*Problem requirements*: Transcribe every record verbatim; no pictures.

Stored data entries
----

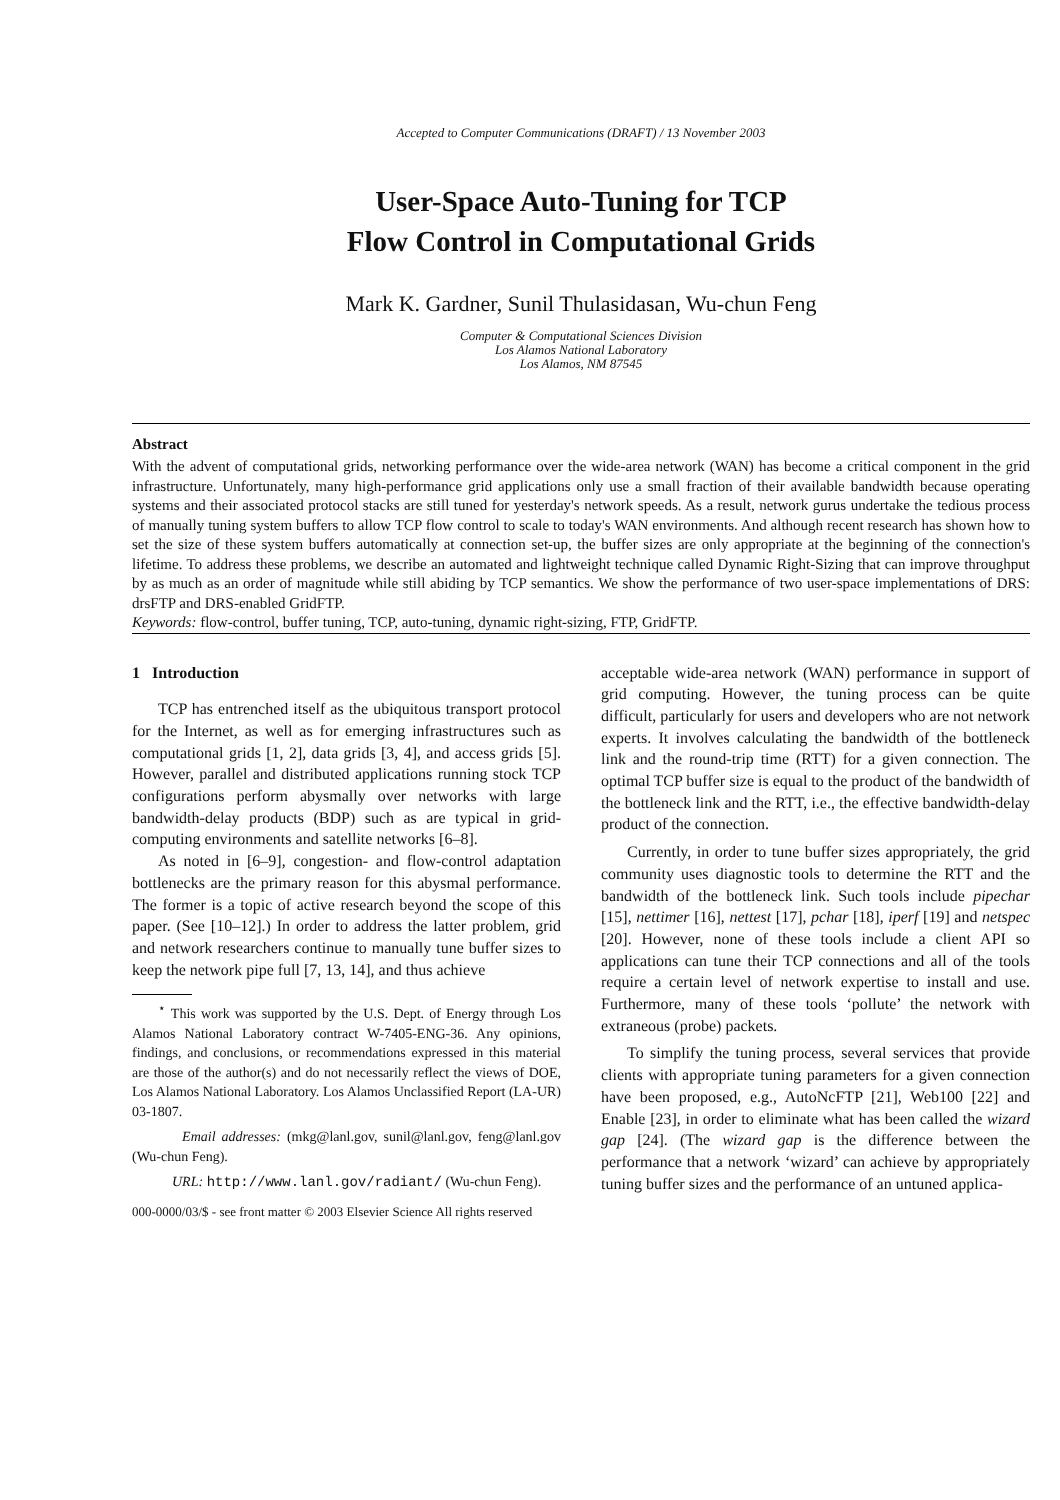Accepted to Computer Communications (DRAFT) / 13 November 2003
User-Space Auto-Tuning for TCP
Flow Control in Computational Grids
Mark K. Gardner, Sunil Thulasidasan, Wu-chun Feng
Computer & Computational Sciences Division
Los Alamos National Laboratory
Los Alamos, NM 87545
Abstract
With the advent of computational grids, networking performance over the wide-area network (WAN) has become a critical component in the grid infrastructure. Unfortunately, many high-performance grid applications only use a small fraction of their available bandwidth because operating systems and their associated protocol stacks are still tuned for yesterday's network speeds. As a result, network gurus undertake the tedious process of manually tuning system buffers to allow TCP flow control to scale to today's WAN environments. And although recent research has shown how to set the size of these system buffers automatically at connection set-up, the buffer sizes are only appropriate at the beginning of the connection's lifetime. To address these problems, we describe an automated and lightweight technique called Dynamic Right-Sizing that can improve throughput by as much as an order of magnitude while still abiding by TCP semantics. We show the performance of two user-space implementations of DRS: drsFTP and DRS-enabled GridFTP.
Keywords: flow-control, buffer tuning, TCP, auto-tuning, dynamic right-sizing, FTP, GridFTP.
1 Introduction
TCP has entrenched itself as the ubiquitous transport protocol for the Internet, as well as for emerging infrastructures such as computational grids [1, 2], data grids [3, 4], and access grids [5]. However, parallel and distributed applications running stock TCP configurations perform abysmally over networks with large bandwidth-delay products (BDP) such as are typical in grid-computing environments and satellite networks [6–8].
As noted in [6–9], congestion- and flow-control adaptation bottlenecks are the primary reason for this abysmal performance. The former is a topic of active research beyond the scope of this paper. (See [10–12].) In order to address the latter problem, grid and network researchers continue to manually tune buffer sizes to keep the network pipe full [7, 13, 14], and thus achieve
<sup>⋆</sup> This work was supported by the U.S. Dept. of Energy through Los Alamos National Laboratory contract W-7405-ENG-36. Any opinions, findings, and conclusions, or recommendations expressed in this material are those of the author(s) and do not necessarily reflect the views of DOE, Los Alamos National Laboratory. Los Alamos Unclassified Report (LA-UR) 03-1807.
Email addresses: (mkg@lanl.gov, sunil@lanl.gov, feng@lanl.gov (Wu-chun Feng).
URL: http://www.lanl.gov/radiant/ (Wu-chun Feng).
000-0000/03/$ - see front matter © 2003 Elsevier Science All rights reserved
acceptable wide-area network (WAN) performance in support of grid computing. However, the tuning process can be quite difficult, particularly for users and developers who are not network experts. It involves calculating the bandwidth of the bottleneck link and the round-trip time (RTT) for a given connection. The optimal TCP buffer size is equal to the product of the bandwidth of the bottleneck link and the RTT, i.e., the effective bandwidth-delay product of the connection.
Currently, in order to tune buffer sizes appropriately, the grid community uses diagnostic tools to determine the RTT and the bandwidth of the bottleneck link. Such tools include pipechar [15], nettimer [16], nettest [17], pchar [18], iperf [19] and netspec [20]. However, none of these tools include a client API so applications can tune their TCP connections and all of the tools require a certain level of network expertise to install and use. Furthermore, many of these tools ‘pollute’ the network with extraneous (probe) packets.
To simplify the tuning process, several services that provide clients with appropriate tuning parameters for a given connection have been proposed, e.g., AutoNcFTP [21], Web100 [22] and Enable [23], in order to eliminate what has been called the wizard gap [24]. (The wizard gap is the difference between the performance that a network ‘wizard’ can achieve by appropriately tuning buffer sizes and the performance of an untuned applica-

----

*Task answer*:
Accepted to Computer Communications (DRAFT) / 13 November 2003
User-Space Auto-Tuning for TCP
Flow Control in Computational Grids
Mark K. Gardner, Sunil Thulasidasan, Wu-chun Feng
Computer & Computational Sciences Division
Los Alamos National Laboratory
Los Alamos, NM 87545
Abstract
With the advent of computational grids, networking performance over the wide-area network (WAN) has become a critical component in the grid infrastructure. Unfortunately, many high-performance grid applications only use a small fraction of their available bandwidth because operating systems and their associated protocol stacks are still tuned for yesterday's network speeds. As a result, network gurus undertake the tedious process of manually tuning system buffers to allow TCP flow control to scale to today's WAN environments. And although recent research has shown how to set the size of these system buffers automatically at connection set-up, the buffer sizes are only appropriate at the beginning of the connection's lifetime. To address these problems, we describe an automated and lightweight technique called Dynamic Right-Sizing that can improve throughput by as much as an order of magnitude while still abiding by TCP semantics. We show the performance of two user-space implementations of DRS: drsFTP and DRS-enabled GridFTP.
Keywords: flow-control, buffer tuning, TCP, auto-tuning, dynamic right-sizing, FTP, GridFTP.
1 Introduction
TCP has entrenched itself as the ubiquitous transport protocol for the Internet, as well as for emerging infrastructures such as computational grids [1, 2], data grids [3, 4], and access grids [5]. However, parallel and distributed applications running stock TCP configurations perform abysmally over networks with large bandwidth-delay products (BDP) such as are typical in grid-computing environments and satellite networks [6–8].
As noted in [6–9], congestion- and flow-control adaptation bottlenecks are the primary reason for this abysmal performance. The former is a topic of active research beyond the scope of this paper. (See [10–12].) In order to address the latter problem, grid and network researchers continue to manually tune buffer sizes to keep the network pipe full [7, 13, 14], and thus achieve
<sup>⋆</sup> This work was supported by the U.S. Dept. of Energy through Los Alamos National Laboratory contract W-7405-ENG-36. Any opinions, findings, and conclusions, or recommendations expressed in this material are those of the author(s) and do not necessarily reflect the views of DOE, Los Alamos National Laboratory. Los Alamos Unclassified Report (LA-UR) 03-1807.
Email addresses: (mkg@lanl.gov, sunil@lanl.gov, feng@lanl.gov (Wu-chun Feng).
URL: http://www.lanl.gov/radiant/ (Wu-chun Feng).
000-0000/03/$ - see front matter © 2003 Elsevier Science All rights reserved
acceptable wide-area network (WAN) performance in support of grid computing. However, the tuning process can be quite difficult, particularly for users and developers who are not network experts. It involves calculating the bandwidth of the bottleneck link and the round-trip time (RTT) for a given connection. The optimal TCP buffer size is equal to the product of the bandwidth of the bottleneck link and the RTT, i.e., the effective bandwidth-delay product of the connection.
Currently, in order to tune buffer sizes appropriately, the grid community uses diagnostic tools to determine the RTT and the bandwidth of the bottleneck link. Such tools include pipechar [15], nettimer [16], nettest [17], pchar [18], iperf [19] and netspec [20]. However, none of these tools include a client API so applications can tune their TCP connections and all of the tools require a certain level of network expertise to install and use. Furthermore, many of these tools ‘pollute’ the network with extraneous (probe) packets.
To simplify the tuning process, several services that provide clients with appropriate tuning parameters for a given connection have been proposed, e.g., AutoNcFTP [21], Web100 [22] and Enable [23], in order to eliminate what has been called the wizard gap [24]. (The wizard gap is the difference between the performance that a network ‘wizard’ can achieve by appropriately tuning buffer sizes and the performance of an untuned applica-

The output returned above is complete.